GIVEN INFORMATION -
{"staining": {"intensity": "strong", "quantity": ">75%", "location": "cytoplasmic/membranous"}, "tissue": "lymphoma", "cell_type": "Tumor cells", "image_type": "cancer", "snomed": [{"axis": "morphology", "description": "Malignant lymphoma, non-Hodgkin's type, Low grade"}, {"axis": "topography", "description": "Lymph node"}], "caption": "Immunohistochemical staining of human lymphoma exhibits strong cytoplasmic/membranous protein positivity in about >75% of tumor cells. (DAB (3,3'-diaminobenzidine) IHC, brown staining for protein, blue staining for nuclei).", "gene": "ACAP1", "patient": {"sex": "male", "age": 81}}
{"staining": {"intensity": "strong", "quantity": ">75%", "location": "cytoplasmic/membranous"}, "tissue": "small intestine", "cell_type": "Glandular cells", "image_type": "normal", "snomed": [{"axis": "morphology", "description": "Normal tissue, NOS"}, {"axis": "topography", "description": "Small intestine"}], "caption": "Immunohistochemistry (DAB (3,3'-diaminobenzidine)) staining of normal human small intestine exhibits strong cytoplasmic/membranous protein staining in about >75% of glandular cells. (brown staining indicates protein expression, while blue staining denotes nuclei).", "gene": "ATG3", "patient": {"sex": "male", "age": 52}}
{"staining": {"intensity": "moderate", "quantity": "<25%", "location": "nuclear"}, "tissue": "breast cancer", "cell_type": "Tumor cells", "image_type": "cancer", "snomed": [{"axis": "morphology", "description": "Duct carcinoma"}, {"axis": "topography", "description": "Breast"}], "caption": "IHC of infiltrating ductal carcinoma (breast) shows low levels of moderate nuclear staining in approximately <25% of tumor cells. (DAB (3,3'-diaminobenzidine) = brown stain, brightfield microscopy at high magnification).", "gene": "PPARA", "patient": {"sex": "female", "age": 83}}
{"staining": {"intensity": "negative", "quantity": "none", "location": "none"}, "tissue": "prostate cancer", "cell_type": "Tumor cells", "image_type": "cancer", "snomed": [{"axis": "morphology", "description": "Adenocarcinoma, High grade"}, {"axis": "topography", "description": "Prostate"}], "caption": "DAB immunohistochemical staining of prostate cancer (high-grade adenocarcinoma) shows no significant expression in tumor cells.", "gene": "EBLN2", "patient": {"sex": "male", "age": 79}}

PROBLEM DESCRIPTION - From the line containing "of infiltrating ductal" down to the last line of the data above, copy every line exactly; leave out all other lines.

EXPECTED ANSWER -
{"staining": {"intensity": "moderate", "quantity": "<25%", "location": "nuclear"}, "tissue": "breast cancer", "cell_type": "Tumor cells", "image_type": "cancer", "snomed": [{"axis": "morphology", "description": "Duct carcinoma"}, {"axis": "topography", "description": "Breast"}], "caption": "IHC of infiltrating ductal carcinoma (breast) shows low levels of moderate nuclear staining in approximately <25% of tumor cells. (DAB (3,3'-diaminobenzidine) = brown stain, brightfield microscopy at high magnification).", "gene": "PPARA", "patient": {"sex": "female", "age": 83}}
{"staining": {"intensity": "negative", "quantity": "none", "location": "none"}, "tissue": "prostate cancer", "cell_type": "Tumor cells", "image_type": "cancer", "snomed": [{"axis": "morphology", "description": "Adenocarcinoma, High grade"}, {"axis": "topography", "description": "Prostate"}], "caption": "DAB immunohistochemical staining of prostate cancer (high-grade adenocarcinoma) shows no significant expression in tumor cells.", "gene": "EBLN2", "patient": {"sex": "male", "age": 79}}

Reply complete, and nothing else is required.